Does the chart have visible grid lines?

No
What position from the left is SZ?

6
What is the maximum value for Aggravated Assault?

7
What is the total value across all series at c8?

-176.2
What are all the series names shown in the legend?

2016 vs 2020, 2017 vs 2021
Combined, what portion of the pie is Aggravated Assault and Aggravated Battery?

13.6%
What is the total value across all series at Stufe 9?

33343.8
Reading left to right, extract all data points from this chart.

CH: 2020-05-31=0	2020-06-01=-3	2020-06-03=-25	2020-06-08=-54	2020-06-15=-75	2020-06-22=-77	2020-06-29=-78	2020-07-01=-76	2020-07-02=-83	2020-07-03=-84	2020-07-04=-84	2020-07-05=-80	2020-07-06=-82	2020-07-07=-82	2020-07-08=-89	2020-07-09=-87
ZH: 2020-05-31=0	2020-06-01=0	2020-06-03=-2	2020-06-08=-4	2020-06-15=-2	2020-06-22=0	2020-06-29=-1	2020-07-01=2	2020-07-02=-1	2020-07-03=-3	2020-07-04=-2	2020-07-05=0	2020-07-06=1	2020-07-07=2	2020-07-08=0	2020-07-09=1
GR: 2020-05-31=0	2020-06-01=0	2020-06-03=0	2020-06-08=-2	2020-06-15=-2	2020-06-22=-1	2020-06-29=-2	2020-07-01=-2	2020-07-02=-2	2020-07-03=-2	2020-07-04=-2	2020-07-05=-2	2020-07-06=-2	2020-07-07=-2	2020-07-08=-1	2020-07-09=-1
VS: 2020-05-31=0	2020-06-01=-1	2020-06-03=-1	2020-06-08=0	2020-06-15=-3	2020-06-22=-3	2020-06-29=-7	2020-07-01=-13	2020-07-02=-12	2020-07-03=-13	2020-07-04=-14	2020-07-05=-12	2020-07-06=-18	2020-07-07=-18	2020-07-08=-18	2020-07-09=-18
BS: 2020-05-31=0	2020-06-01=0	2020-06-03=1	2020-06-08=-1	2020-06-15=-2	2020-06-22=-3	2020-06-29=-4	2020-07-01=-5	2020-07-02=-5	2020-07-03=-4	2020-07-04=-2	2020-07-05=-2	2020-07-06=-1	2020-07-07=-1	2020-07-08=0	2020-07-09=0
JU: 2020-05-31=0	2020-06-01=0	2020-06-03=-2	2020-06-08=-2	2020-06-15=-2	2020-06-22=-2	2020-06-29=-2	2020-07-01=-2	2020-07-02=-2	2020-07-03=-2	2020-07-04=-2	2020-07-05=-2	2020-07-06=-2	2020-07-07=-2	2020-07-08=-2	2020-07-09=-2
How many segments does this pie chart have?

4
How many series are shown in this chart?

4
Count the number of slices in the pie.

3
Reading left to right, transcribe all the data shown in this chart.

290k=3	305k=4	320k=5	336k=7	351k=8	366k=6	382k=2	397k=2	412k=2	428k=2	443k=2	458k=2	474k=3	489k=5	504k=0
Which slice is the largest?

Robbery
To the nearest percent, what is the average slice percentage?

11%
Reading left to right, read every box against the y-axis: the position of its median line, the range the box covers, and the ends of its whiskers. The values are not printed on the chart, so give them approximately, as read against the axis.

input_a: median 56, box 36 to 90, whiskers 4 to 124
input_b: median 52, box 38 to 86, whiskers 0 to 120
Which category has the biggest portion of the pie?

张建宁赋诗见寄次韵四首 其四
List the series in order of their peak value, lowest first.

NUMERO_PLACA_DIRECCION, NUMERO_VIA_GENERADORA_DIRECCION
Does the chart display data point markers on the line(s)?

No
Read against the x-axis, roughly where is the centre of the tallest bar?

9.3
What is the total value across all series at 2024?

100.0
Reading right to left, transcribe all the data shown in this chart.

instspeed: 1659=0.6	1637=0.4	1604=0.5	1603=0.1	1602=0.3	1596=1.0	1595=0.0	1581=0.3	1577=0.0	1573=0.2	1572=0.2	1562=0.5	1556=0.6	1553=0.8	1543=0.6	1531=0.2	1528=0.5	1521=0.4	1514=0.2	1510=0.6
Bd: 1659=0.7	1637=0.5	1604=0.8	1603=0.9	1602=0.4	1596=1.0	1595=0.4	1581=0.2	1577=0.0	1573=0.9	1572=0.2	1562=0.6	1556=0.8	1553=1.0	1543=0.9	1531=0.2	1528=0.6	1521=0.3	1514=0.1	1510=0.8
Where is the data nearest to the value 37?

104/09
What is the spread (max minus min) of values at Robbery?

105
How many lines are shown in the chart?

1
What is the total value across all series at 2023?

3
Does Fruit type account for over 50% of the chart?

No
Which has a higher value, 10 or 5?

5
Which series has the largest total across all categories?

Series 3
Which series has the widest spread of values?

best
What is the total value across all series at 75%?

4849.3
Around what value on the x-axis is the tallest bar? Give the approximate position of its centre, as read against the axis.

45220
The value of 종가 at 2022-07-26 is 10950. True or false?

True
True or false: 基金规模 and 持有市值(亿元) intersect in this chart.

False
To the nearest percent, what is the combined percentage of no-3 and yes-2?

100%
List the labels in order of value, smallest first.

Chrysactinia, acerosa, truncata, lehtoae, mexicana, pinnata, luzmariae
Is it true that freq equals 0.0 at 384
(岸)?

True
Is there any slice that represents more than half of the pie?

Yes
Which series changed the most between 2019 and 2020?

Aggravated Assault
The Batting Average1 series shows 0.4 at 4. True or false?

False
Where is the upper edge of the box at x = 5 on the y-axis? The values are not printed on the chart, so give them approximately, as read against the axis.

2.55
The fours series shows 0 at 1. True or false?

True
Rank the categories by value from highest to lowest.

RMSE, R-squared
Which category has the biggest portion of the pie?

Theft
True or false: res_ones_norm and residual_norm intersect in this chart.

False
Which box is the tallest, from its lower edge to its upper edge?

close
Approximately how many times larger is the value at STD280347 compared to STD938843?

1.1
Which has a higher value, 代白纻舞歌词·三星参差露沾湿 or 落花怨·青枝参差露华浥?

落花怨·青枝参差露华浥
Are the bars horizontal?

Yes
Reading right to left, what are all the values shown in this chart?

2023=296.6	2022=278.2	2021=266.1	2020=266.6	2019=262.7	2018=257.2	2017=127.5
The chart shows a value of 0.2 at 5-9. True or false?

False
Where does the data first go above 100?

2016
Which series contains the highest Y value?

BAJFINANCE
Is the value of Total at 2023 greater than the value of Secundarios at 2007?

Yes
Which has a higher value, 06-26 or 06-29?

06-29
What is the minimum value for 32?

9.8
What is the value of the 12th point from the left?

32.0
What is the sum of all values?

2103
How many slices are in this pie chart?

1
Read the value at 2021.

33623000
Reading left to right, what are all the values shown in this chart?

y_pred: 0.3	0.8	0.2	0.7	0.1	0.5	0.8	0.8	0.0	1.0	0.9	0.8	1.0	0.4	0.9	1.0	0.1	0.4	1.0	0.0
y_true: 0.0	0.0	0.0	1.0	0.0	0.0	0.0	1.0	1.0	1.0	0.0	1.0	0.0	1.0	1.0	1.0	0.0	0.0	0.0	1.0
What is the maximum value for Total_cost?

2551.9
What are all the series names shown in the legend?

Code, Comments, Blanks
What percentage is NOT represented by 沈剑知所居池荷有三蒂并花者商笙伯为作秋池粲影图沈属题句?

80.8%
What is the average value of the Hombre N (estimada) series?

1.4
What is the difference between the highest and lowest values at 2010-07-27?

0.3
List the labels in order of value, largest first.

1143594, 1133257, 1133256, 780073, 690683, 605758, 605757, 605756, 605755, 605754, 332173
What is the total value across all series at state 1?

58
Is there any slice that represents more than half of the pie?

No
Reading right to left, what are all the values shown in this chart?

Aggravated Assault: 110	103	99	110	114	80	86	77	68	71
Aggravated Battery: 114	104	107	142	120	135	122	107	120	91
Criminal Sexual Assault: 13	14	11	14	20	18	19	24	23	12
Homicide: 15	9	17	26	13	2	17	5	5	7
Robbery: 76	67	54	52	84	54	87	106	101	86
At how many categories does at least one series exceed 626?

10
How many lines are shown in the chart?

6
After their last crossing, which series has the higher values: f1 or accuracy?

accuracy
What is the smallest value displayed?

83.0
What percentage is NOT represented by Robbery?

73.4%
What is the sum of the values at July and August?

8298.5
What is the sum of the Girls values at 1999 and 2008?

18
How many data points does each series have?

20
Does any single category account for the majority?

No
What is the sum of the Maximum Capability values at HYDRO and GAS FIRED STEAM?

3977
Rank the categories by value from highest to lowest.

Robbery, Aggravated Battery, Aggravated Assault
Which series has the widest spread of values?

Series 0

#### Exercise objective
Render every line from the start of the items through the line containing "Reading left to right, extract", inclusive, as a JSON list of strings with one string per line, leaving out blank lines.

#### Response for this exercise
[
  "Does the chart have visible grid lines?",
  "No",
  "What position from the left is SZ?",
  "6",
  "What is the maximum value for Aggravated Assault?",
  "7",
  "What is the total value across all series at c8?",
  "-176.2",
  "What are all the series names shown in the legend?",
  "2016 vs 2020, 2017 vs 2021",
  "Combined, what portion of the pie is Aggravated Assault and Aggravated Battery?",
  "13.6%",
  "What is the total value across all series at Stufe 9?",
  "33343.8",
  "Reading left to right, extract all data points from this chart."
]